-- Exercise goal --
Reproduce the source text of every record verbatim, and omit the pictures from your answer.

********

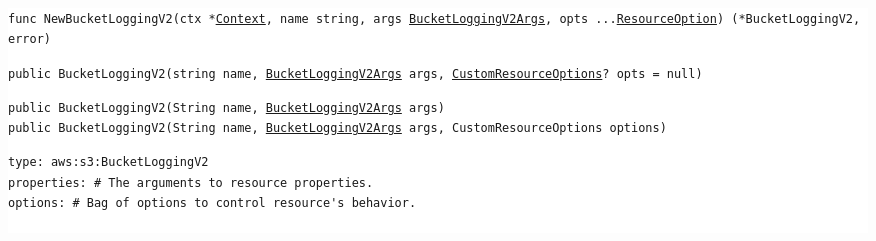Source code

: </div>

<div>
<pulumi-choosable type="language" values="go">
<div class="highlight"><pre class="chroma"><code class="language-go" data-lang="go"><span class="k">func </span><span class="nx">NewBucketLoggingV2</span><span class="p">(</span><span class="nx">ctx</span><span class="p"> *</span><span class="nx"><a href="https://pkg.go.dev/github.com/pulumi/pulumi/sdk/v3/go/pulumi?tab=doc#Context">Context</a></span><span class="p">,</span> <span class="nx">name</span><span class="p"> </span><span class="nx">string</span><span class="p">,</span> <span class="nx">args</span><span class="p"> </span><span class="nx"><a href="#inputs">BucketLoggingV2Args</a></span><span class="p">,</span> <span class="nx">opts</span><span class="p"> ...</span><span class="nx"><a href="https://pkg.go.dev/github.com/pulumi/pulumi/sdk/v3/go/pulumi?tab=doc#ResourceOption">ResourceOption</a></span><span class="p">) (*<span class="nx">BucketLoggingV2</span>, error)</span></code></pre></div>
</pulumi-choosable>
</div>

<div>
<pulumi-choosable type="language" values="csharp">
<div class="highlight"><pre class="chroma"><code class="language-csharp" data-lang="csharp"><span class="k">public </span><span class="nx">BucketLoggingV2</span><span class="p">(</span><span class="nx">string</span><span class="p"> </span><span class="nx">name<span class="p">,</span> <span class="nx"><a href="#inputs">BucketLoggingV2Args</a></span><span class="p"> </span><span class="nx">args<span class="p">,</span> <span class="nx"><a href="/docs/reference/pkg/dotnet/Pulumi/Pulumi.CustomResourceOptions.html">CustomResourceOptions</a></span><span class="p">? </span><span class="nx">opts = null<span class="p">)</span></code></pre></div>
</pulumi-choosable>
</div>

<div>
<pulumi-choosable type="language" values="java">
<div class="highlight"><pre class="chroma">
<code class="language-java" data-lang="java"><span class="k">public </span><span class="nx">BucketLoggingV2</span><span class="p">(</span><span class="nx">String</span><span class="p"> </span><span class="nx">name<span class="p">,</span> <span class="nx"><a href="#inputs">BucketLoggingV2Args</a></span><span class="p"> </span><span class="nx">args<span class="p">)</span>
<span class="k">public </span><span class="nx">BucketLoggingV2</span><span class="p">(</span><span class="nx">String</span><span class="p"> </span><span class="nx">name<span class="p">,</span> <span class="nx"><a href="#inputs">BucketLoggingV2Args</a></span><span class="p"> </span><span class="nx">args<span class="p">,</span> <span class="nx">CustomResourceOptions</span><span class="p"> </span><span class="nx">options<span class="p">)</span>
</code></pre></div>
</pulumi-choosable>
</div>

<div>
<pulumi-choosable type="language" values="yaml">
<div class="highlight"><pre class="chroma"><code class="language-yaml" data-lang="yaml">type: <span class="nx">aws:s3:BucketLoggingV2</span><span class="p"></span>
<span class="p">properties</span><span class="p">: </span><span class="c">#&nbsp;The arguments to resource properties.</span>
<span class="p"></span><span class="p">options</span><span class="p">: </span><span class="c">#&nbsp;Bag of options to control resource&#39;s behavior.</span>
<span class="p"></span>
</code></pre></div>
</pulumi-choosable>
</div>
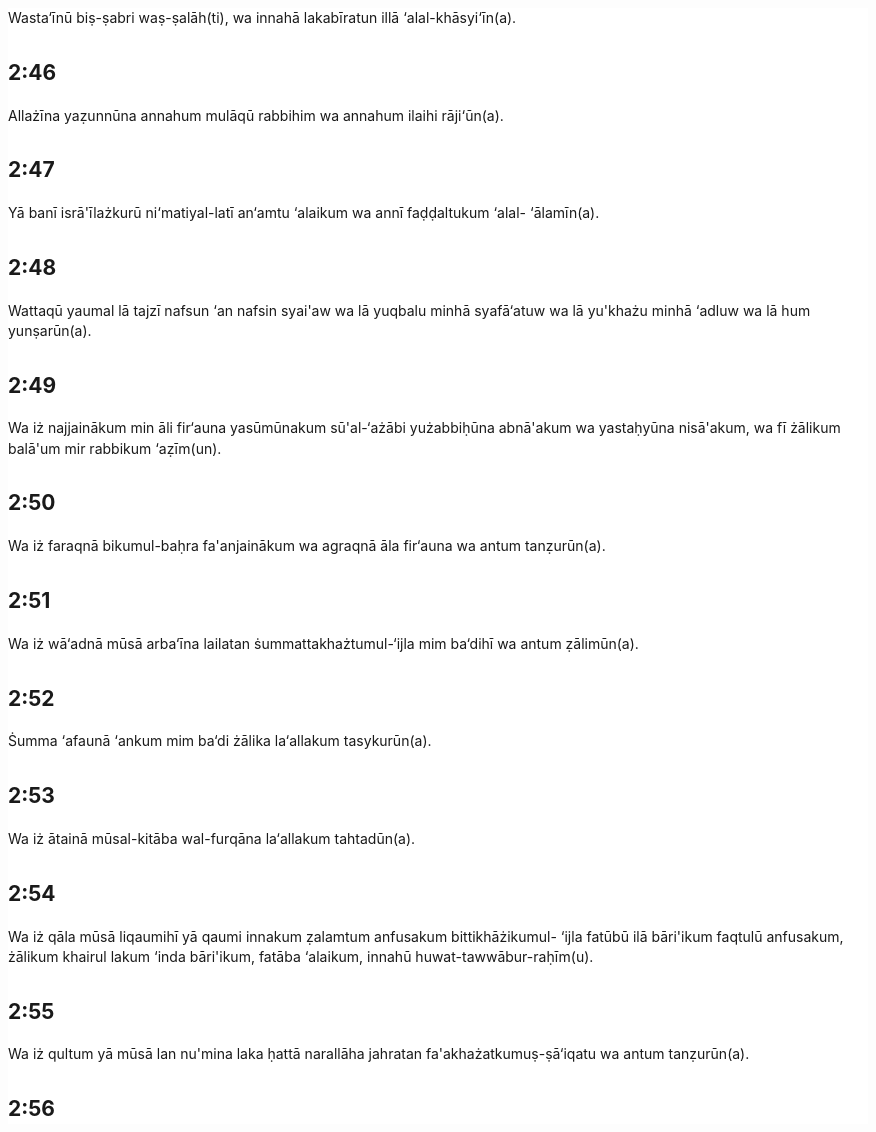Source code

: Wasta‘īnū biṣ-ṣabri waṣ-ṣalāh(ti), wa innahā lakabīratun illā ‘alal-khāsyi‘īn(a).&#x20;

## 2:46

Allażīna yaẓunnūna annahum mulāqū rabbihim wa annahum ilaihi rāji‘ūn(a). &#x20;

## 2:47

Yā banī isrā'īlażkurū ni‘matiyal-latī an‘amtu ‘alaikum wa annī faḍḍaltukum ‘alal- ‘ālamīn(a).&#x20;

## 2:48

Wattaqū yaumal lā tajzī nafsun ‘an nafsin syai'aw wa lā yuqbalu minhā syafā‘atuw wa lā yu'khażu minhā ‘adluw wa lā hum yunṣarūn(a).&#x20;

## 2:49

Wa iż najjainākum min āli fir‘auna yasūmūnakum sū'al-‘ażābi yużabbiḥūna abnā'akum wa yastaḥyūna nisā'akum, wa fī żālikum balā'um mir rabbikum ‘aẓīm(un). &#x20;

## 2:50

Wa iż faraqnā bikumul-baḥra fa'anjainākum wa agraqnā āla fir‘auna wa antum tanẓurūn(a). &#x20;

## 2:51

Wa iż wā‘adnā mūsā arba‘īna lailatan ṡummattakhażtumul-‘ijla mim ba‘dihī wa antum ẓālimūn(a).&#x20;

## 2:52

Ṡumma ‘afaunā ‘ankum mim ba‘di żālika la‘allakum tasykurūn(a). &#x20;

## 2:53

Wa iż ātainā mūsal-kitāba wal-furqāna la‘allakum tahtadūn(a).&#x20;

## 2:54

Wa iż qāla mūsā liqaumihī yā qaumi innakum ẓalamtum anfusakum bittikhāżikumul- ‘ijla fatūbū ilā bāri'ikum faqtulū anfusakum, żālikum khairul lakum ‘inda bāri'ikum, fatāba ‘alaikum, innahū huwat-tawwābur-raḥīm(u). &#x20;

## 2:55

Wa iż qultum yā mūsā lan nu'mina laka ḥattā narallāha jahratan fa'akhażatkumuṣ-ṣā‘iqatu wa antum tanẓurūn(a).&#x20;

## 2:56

********

-- Response --
Source code

: </div>

<div>
<pulumi-choosable type="language" values="go">
<div class="highlight"><pre class="chroma"><code class="language-go" data-lang="go"><span class="k">func </span><span class="nx">NewBucketLoggingV2</span><span class="p">(</span><span class="nx">ctx</span><span class="p"> *</span><span class="nx"><a href="https://pkg.go.dev/github.com/pulumi/pulumi/sdk/v3/go/pulumi?tab=doc#Context">Context</a></span><span class="p">,</span> <span class="nx">name</span><span class="p"> </span><span class="nx">string</span><span class="p">,</span> <span class="nx">args</span><span class="p"> </span><span class="nx"><a href="#inputs">BucketLoggingV2Args</a></span><span class="p">,</span> <span class="nx">opts</span><span class="p"> ...</span><span class="nx"><a href="https://pkg.go.dev/github.com/pulumi/pulumi/sdk/v3/go/pulumi?tab=doc#ResourceOption">ResourceOption</a></span><span class="p">) (*<span class="nx">BucketLoggingV2</span>, error)</span></code></pre></div>
</pulumi-choosable>
</div>

<div>
<pulumi-choosable type="language" values="csharp">
<div class="highlight"><pre class="chroma"><code class="language-csharp" data-lang="csharp"><span class="k">public </span><span class="nx">BucketLoggingV2</span><span class="p">(</span><span class="nx">string</span><span class="p"> </span><span class="nx">name<span class="p">,</span> <span class="nx"><a href="#inputs">BucketLoggingV2Args</a></span><span class="p"> </span><span class="nx">args<span class="p">,</span> <span class="nx"><a href="/docs/reference/pkg/dotnet/Pulumi/Pulumi.CustomResourceOptions.html">CustomResourceOptions</a></span><span class="p">? </span><span class="nx">opts = null<span class="p">)</span></code></pre></div>
</pulumi-choosable>
</div>

<div>
<pulumi-choosable type="language" values="java">
<div class="highlight"><pre class="chroma">
<code class="language-java" data-lang="java"><span class="k">public </span><span class="nx">BucketLoggingV2</span><span class="p">(</span><span class="nx">String</span><span class="p"> </span><span class="nx">name<span class="p">,</span> <span class="nx"><a href="#inputs">BucketLoggingV2Args</a></span><span class="p"> </span><span class="nx">args<span class="p">)</span>
<span class="k">public </span><span class="nx">BucketLoggingV2</span><span class="p">(</span><span class="nx">String</span><span class="p"> </span><span class="nx">name<span class="p">,</span> <span class="nx"><a href="#inputs">BucketLoggingV2Args</a></span><span class="p"> </span><span class="nx">args<span class="p">,</span> <span class="nx">CustomResourceOptions</span><span class="p"> </span><span class="nx">options<span class="p">)</span>
</code></pre></div>
</pulumi-choosable>
</div>

<div>
<pulumi-choosable type="language" values="yaml">
<div class="highlight"><pre class="chroma"><code class="language-yaml" data-lang="yaml">type: <span class="nx">aws:s3:BucketLoggingV2</span><span class="p"></span>
<span class="p">properties</span><span class="p">: </span><span class="c">#&nbsp;The arguments to resource properties.</span>
<span class="p"></span><span class="p">options</span><span class="p">: </span><span class="c">#&nbsp;Bag of options to control resource&#39;s behavior.</span>
<span class="p"></span>
</code></pre></div>
</pulumi-choosable>
</div>
Source code

: Wasta‘īnū biṣ-ṣabri waṣ-ṣalāh(ti), wa innahā lakabīratun illā ‘alal-khāsyi‘īn(a).&#x20;

## 2:46

Allażīna yaẓunnūna annahum mulāqū rabbihim wa annahum ilaihi rāji‘ūn(a). &#x20;

## 2:47

Yā banī isrā'īlażkurū ni‘matiyal-latī an‘amtu ‘alaikum wa annī faḍḍaltukum ‘alal- ‘ālamīn(a).&#x20;

## 2:48

Wattaqū yaumal lā tajzī nafsun ‘an nafsin syai'aw wa lā yuqbalu minhā syafā‘atuw wa lā yu'khażu minhā ‘adluw wa lā hum yunṣarūn(a).&#x20;

## 2:49

Wa iż najjainākum min āli fir‘auna yasūmūnakum sū'al-‘ażābi yużabbiḥūna abnā'akum wa yastaḥyūna nisā'akum, wa fī żālikum balā'um mir rabbikum ‘aẓīm(un). &#x20;

## 2:50

Wa iż faraqnā bikumul-baḥra fa'anjainākum wa agraqnā āla fir‘auna wa antum tanẓurūn(a). &#x20;

## 2:51

Wa iż wā‘adnā mūsā arba‘īna lailatan ṡummattakhażtumul-‘ijla mim ba‘dihī wa antum ẓālimūn(a).&#x20;

## 2:52

Ṡumma ‘afaunā ‘ankum mim ba‘di żālika la‘allakum tasykurūn(a). &#x20;

## 2:53

Wa iż ātainā mūsal-kitāba wal-furqāna la‘allakum tahtadūn(a).&#x20;

## 2:54

Wa iż qāla mūsā liqaumihī yā qaumi innakum ẓalamtum anfusakum bittikhāżikumul- ‘ijla fatūbū ilā bāri'ikum faqtulū anfusakum, żālikum khairul lakum ‘inda bāri'ikum, fatāba ‘alaikum, innahū huwat-tawwābur-raḥīm(u). &#x20;

## 2:55

Wa iż qultum yā mūsā lan nu'mina laka ḥattā narallāha jahratan fa'akhażatkumuṣ-ṣā‘iqatu wa antum tanẓurūn(a).&#x20;

## 2:56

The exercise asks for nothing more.